**INSTRUCTIONS FOR THE TASK:** From the entries below, gather each line containing the word "left".

Named joint coordinates:
((
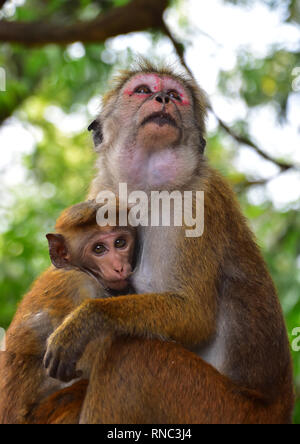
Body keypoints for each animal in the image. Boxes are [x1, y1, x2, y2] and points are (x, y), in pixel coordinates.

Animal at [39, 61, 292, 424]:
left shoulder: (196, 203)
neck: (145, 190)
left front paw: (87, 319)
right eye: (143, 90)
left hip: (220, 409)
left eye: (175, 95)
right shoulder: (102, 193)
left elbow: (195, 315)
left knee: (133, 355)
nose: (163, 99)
))
((
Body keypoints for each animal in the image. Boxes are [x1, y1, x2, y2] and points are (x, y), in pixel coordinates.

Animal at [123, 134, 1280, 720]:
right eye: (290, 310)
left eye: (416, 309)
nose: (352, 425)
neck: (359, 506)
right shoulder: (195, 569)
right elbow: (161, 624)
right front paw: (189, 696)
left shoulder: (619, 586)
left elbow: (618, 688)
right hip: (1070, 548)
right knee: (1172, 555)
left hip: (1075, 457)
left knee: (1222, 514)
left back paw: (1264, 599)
))
**WRITTEN REPLY:**
left shoulder: (196, 203)
left front paw: (87, 319)
left hip: (220, 409)
left eye: (175, 95)
left elbow: (195, 315)
left knee: (133, 355)
left eye: (416, 309)
left shoulder: (619, 586)
left elbow: (618, 688)
left hip: (1075, 457)
left knee: (1222, 514)
left back paw: (1264, 599)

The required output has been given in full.